In America - they say most people don't like change. Well true or not true, there comes a time where it has to. Adapt is the key. If most of football is gearing towards the spread so be it. Just look at the history of football and that will tell you everything. Started with dives and off tackle plays, then came the wishbone and option formations. Then the pass started to creap in there. 49ers came up with the west coast offense system. Then it was the 50/50 slit (pro-style offense), now it's looking like we are moving to that spread formation.
I am defense 1st kind of guy, and am not happy the way NFL is catering to these offense, but I still love the sport. 1st it was BB, and the NBA lost me when they stoped playing team and defense basketball. Football is getting there, and so is hockey. I guess offense sells tickets, and it's all about money.
If indeed the power game is to take a backseat it will be a bitter pill, but I'm sure they said the same thing at the advent of the forward pass. Improvise and adapt.
Also I think too much is being made about the lack of a 1000 yd rusher under coach Meyer. I like to think of it as delegation of duties. Share the wealth so to speak.

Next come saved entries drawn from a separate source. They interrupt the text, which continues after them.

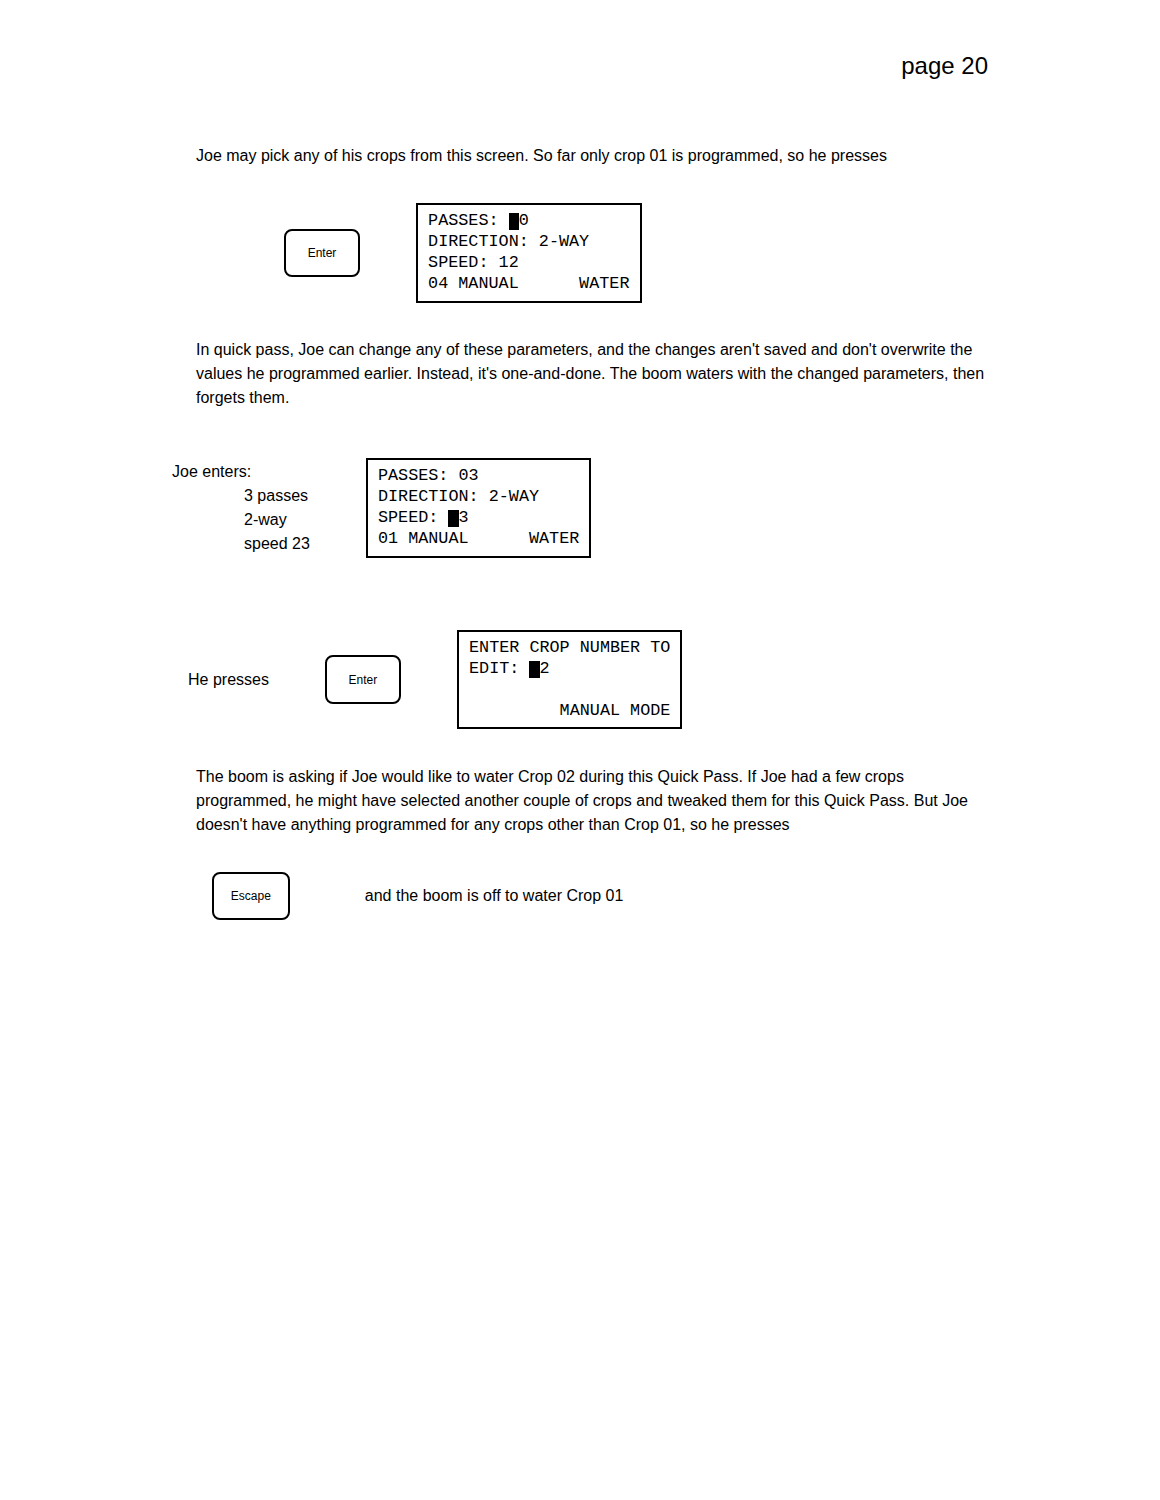page 20
Joe may pick any of his crops from this screen. So far only crop 01 is programmed, so he presses
Enter PASSES: 0 DIRECTION: 2-WAY SPEED: 12 04 MANUAL WATER
In quick pass, Joe can change any of these parameters, and the changes aren't saved and don't overwrite the values he programmed earlier. Instead, it's one-and-done. The boom waters with the changed parameters, then forgets them.
Joe enters: 3 passes 2-way speed 23
PASSES: 03 DIRECTION: 2-WAY SPEED: 3 01 MANUAL WATER
He presses Enter ENTER CROP NUMBER TO EDIT: 2 MANUAL MODE
The boom is asking if Joe would like to water Crop 02 during this Quick Pass. If Joe had a few crops programmed, he might have selected another couple of crops and tweaked them for this Quick Pass. But Joe doesn't have anything programmed for any crops other than Crop 01, so he presses
Escape and the boom is off to water Crop 01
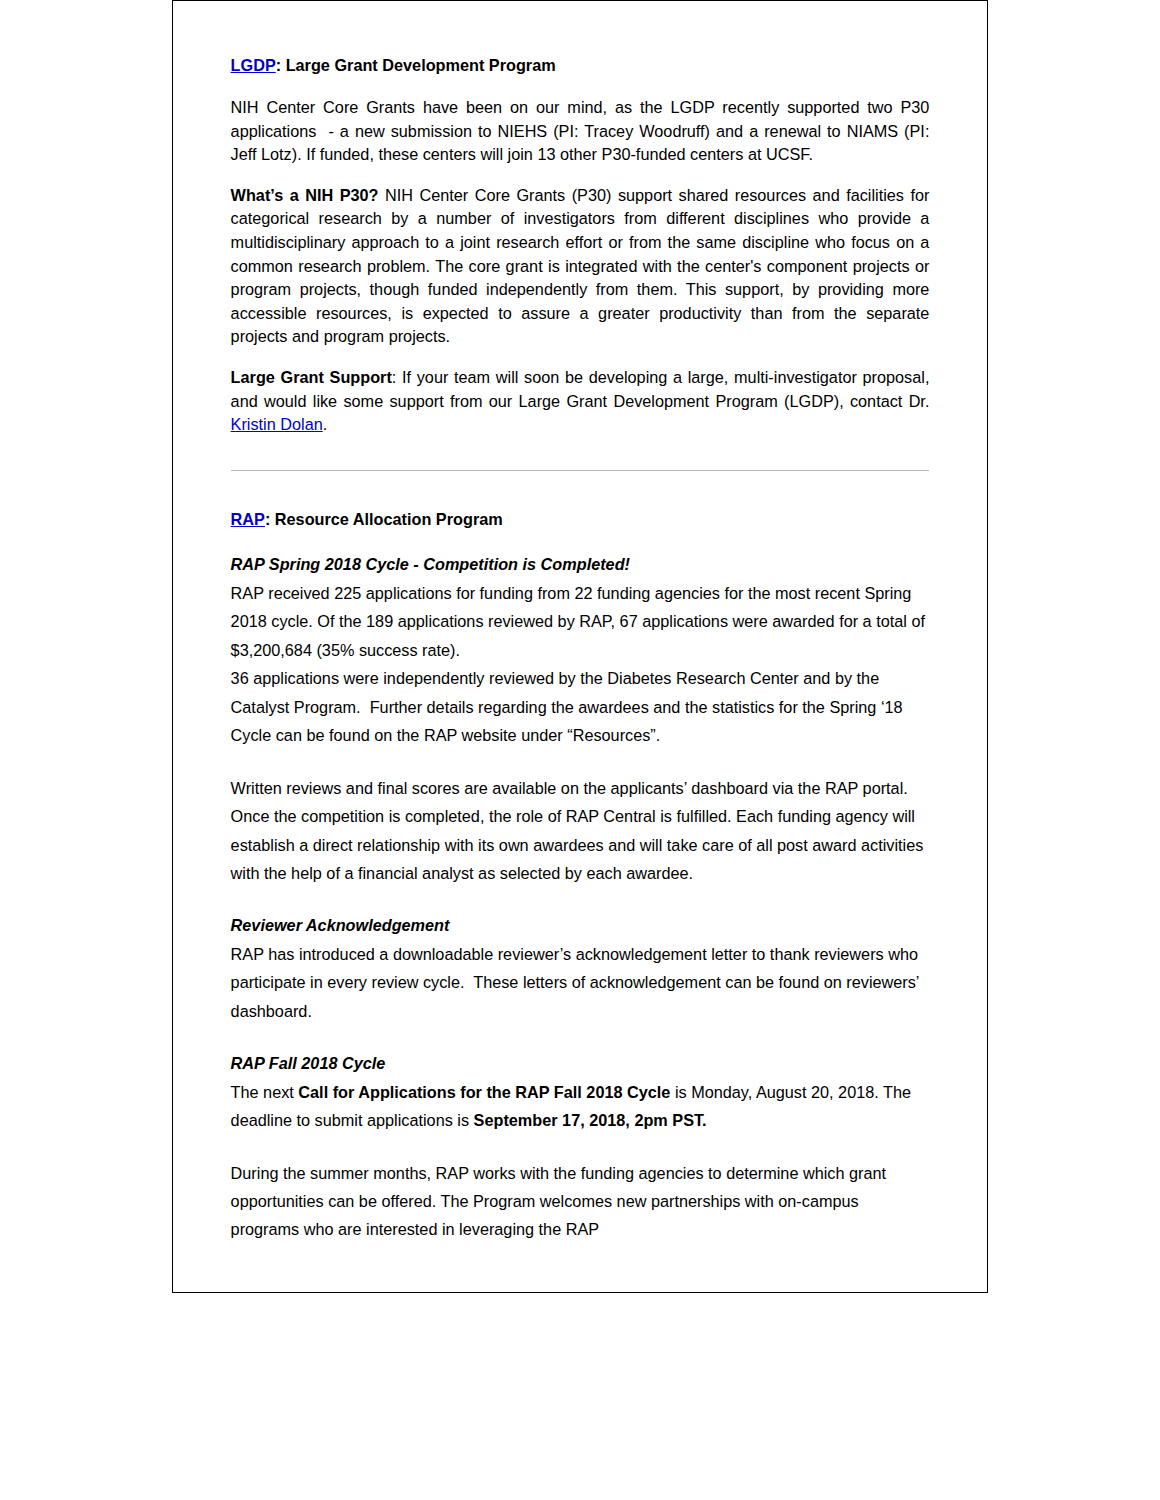LGDP: Large Grant Development Program
NIH Center Core Grants have been on our mind, as the LGDP recently supported two P30 applications - a new submission to NIEHS (PI: Tracey Woodruff) and a renewal to NIAMS (PI: Jeff Lotz). If funded, these centers will join 13 other P30-funded centers at UCSF.
What’s a NIH P30? NIH Center Core Grants (P30) support shared resources and facilities for categorical research by a number of investigators from different disciplines who provide a multidisciplinary approach to a joint research effort or from the same discipline who focus on a common research problem. The core grant is integrated with the center's component projects or program projects, though funded independently from them. This support, by providing more accessible resources, is expected to assure a greater productivity than from the separate projects and program projects.
Large Grant Support: If your team will soon be developing a large, multi-investigator proposal, and would like some support from our Large Grant Development Program (LGDP), contact Dr. Kristin Dolan.
RAP: Resource Allocation Program
RAP Spring 2018 Cycle - Competition is Completed!
RAP received 225 applications for funding from 22 funding agencies for the most recent Spring 2018 cycle. Of the 189 applications reviewed by RAP, 67 applications were awarded for a total of $3,200,684 (35% success rate).
36 applications were independently reviewed by the Diabetes Research Center and by the Catalyst Program. Further details regarding the awardees and the statistics for the Spring ‘18 Cycle can be found on the RAP website under “Resources”.
Written reviews and final scores are available on the applicants’ dashboard via the RAP portal. Once the competition is completed, the role of RAP Central is fulfilled. Each funding agency will establish a direct relationship with its own awardees and will take care of all post award activities with the help of a financial analyst as selected by each awardee.
Reviewer Acknowledgement
RAP has introduced a downloadable reviewer’s acknowledgement letter to thank reviewers who participate in every review cycle. These letters of acknowledgement can be found on reviewers’ dashboard.
RAP Fall 2018 Cycle
The next Call for Applications for the RAP Fall 2018 Cycle is Monday, August 20, 2018. The deadline to submit applications is September 17, 2018, 2pm PST.
During the summer months, RAP works with the funding agencies to determine which grant opportunities can be offered. The Program welcomes new partnerships with on-campus programs who are interested in leveraging the RAP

Something to consider about the spread offense is that its a terrible offense to rely on in cold and wet weather that is typical of the B1G. Its also detrimental to the defense to practice against it everyday and then have to face powerful pro style offenses on Saturday. Im not saying it cant be done but its undeniable that most great spread offenses have horrible defenses and this is not a coincidence. Texas Tech, Oklahoma State, Baylor, Houston etc. This will be very interesting to watch and see how it plays out.
Isn't that the truth!
"Buckeye born and bred, a Buckeye 'til I'm dead"
There is no doubt that the spread offense works in good conditions, I never questioned that. The problem as I pointed out is when its 35 degrees out and wet or windy it can be challenging. As for the defense, there is a correlation between practicing against spread offenses and losing a certain physicality thats needed and I could list plenty of examples of high powered spread offenses with poor defenses. There may be an exception to that rule but there are not many.
Tell me who these perennial powers are that run a spread that have not had defensive problems then!
This post was edited by Braska11 2 years ago
The NFL just like every pro league has become more focused on money instead of the game. People buy tickets to see Payton Manning play, if he's injured ticket sales are down. There is good reason why QB's are highly protected, the bigger the asset the more rules are enforced. WR's are next in line with high protection, its just the nature of the money game.